- Tarefa a realizar
Pode transcrever palavra por palavra o trecho da notícia abaixo sobre a superlotação dos presídios em Mato Grosso do Sul? Comece nas palavras "Entre as recomendações" e pare depois de "femininos do país.".

- Texto fornecido
******
O Ministério Público Estadual (MPE/MS) e o Ministério Público Federal (MPF/MS) recomendaram ao governo do estado e ao Departamento Penitenciário Nacional (Depen) que tomem providencias para a viabilização de seis mil vagas para presos em regime fechado. As recomendações foram assinadas pelos promotores de justiça durante reunião em Campo Grande, na manha desta sexta-feira (6).
Segundo a promotora Jiskia Sandri Tendri, da 50ª promotoria da capital sul-mato-grossense, a superlotação é o principal problema das unidades penais de regime fechado do estado.
Ainda segundo a promotora, o grupo de atuação de execução penal (Gaep), do MPE/MS, detectou que, somente em Campo Grande, há três mil presos há mais do que a capacidade das unidades penais. "No interior do estado a situação é a mesma. É preciso lembrar que a superlotação gera diversos outros problemas dentro das unidades penais".
Entre as recomendações feitas pelo MPE e pelo MPF está a previsão e liberação de verbas para a construção de novos estabelecimentos penais no estado.
De acordo com o membro do Conselho Nacional do Ministério Público, Mário Luiz Bonsaglia, o índice de superlotação dos presídios no estado é alarmante. "O índice de superlotação no Brasil é de 48%, enquanto que em mato grosso do Sul se aproxima de 100%", disse.
Ainda segundo o conselheiro, os dados são do ultimo relatório divulgado pelo órgão intitulado "Visão do MP sobre o sistema penitenciário brasileiro". O levantamento inspecionou 1598 estabelecimentos penais de regime fechado masculinos e femininos do país.
Os documentos assinados pelos promotores determina um prazo de 30 dias para que o governo do estado e o Depen respondam às recomendações.
******
- Trechos de dados
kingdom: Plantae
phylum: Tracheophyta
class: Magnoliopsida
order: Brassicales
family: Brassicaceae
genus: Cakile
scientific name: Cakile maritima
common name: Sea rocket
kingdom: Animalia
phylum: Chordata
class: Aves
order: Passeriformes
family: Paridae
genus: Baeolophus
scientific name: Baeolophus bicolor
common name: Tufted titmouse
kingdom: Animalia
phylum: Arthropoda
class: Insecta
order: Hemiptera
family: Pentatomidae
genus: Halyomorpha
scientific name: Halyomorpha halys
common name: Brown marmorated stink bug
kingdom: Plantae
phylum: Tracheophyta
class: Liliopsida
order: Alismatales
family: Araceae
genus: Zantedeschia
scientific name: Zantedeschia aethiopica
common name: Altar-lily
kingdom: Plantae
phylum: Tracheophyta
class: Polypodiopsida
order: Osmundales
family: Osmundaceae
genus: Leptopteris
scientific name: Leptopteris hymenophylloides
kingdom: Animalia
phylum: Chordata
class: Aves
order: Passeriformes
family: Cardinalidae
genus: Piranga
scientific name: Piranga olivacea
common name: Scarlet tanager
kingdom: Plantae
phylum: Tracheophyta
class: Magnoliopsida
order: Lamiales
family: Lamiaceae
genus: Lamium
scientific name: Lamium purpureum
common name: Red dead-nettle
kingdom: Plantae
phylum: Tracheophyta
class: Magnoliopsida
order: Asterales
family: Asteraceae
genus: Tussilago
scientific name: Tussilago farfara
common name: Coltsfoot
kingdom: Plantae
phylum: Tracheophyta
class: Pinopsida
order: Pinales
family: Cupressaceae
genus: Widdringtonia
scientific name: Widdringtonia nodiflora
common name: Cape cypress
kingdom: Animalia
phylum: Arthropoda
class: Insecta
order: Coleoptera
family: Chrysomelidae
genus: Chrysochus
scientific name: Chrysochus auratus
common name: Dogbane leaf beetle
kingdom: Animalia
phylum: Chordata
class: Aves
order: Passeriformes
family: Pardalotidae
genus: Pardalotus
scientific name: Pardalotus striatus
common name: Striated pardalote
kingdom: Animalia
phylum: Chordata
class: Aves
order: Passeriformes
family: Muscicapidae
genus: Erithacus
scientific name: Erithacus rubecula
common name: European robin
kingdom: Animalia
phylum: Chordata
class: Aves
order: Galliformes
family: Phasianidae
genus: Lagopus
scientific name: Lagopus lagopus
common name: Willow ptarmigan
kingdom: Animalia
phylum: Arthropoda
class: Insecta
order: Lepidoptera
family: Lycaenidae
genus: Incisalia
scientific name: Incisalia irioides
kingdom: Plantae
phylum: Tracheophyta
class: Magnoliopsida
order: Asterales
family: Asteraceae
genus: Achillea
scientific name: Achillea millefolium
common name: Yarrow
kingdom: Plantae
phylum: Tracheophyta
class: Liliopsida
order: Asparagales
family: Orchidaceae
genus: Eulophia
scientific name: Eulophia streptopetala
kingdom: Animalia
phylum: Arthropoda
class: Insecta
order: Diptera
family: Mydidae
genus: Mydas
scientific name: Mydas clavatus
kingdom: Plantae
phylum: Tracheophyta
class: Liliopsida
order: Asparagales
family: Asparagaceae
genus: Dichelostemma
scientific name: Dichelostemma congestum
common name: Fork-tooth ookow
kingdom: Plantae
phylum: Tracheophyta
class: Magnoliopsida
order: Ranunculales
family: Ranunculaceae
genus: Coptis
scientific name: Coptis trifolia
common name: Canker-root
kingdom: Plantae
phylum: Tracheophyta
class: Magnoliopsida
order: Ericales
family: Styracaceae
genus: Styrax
******
- Tarefa concluída
Entre as recomendações feitas pelo MPE e pelo MPF está a previsão e liberação de verbas para a construção de novos estabelecimentos penais no estado.
De acordo com o membro do Conselho Nacional do Ministério Público, Mário Luiz Bonsaglia, o índice de superlotação dos presídios no estado é alarmante. "O índice de superlotação no Brasil é de 48%, enquanto que em mato grosso do Sul se aproxima de 100%", disse.
Ainda segundo o conselheiro, os dados são do ultimo relatório divulgado pelo órgão intitulado "Visão do MP sobre o sistema penitenciário brasileiro". O levantamento inspecionou 1598 estabelecimentos penais de regime fechado masculinos e femininos do país.